One approach might first compute the sphere that contains an entire tetrahedron when it is rotating at the given angular velocity vector, if it was not moving linearly. You can compute a rotation circle for each vertex, and derive the sphere from that. Given a sphere, we can now approximate the extruded CCD volume as a cylinder with the radius of the sphere and progressing along the linear velocity vector. Finding collisions of such cylinders gets us a first approximation for an area to search for collisions in.

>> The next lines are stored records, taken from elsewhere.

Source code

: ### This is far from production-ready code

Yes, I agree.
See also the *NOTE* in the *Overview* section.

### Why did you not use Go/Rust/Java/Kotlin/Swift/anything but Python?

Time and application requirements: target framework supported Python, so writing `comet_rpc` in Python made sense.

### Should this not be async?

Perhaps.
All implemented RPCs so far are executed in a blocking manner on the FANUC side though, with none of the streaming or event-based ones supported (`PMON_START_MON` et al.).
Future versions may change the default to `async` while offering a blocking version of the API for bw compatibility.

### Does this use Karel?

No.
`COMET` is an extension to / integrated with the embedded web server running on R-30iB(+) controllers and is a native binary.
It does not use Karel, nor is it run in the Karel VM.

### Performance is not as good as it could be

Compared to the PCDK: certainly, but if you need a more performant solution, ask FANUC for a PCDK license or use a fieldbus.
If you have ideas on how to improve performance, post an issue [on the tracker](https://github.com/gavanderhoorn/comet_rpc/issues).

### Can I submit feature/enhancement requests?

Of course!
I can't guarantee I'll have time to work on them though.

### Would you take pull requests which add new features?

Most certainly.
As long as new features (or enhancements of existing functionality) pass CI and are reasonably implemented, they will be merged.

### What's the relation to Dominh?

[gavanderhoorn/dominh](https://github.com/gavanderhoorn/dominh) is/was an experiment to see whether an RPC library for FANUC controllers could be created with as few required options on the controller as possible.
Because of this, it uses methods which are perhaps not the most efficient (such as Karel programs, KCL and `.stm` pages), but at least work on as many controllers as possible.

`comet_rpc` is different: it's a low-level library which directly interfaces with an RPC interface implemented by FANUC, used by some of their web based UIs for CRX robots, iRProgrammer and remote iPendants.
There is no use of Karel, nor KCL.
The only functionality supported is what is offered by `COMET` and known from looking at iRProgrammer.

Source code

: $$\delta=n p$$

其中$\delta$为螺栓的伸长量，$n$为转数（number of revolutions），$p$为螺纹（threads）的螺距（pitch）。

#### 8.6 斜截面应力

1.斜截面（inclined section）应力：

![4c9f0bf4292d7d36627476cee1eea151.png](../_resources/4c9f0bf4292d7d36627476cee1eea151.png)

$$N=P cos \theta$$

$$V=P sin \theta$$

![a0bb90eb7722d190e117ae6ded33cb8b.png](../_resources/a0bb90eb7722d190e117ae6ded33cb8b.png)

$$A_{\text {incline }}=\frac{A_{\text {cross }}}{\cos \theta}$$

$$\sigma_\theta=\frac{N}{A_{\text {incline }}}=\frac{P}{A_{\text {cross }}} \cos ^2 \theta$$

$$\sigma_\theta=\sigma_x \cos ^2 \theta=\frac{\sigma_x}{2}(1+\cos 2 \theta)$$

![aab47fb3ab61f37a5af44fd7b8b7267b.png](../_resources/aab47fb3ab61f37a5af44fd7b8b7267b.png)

A second, complementary approach might attempt to approximate the actual volume traced by each triangle by breaking it down into small, almost-prismatic sub-volumes. It would take the triangle positions at two increments of time, and add surfaces generated by tracing the triangle vertices at those moments. It's an approximation because it connects a straight line rather than an actual curve. For the approximation to avoid gross errors, the duration between each successive moments needs to be short enough such that the triangle only completes a small fraction of a rotation. The duration can be derived from the angular velocity.

The second approach creates many more polygons! You can use the first approach to limit the search volume, and then use the second to get higher precision.

If you're solving this for a game engine, you might find the precision of above sufficient (I would still shudder at the computational cost). If, rather, you're writing a CAD program or working on your thesis, you might find it less than satisfying. In the latter case, you might want to refine the second approach, perhaps by a better geometric description of the volume occupied by a turning, moving triangle -- when limited to a small turn angle.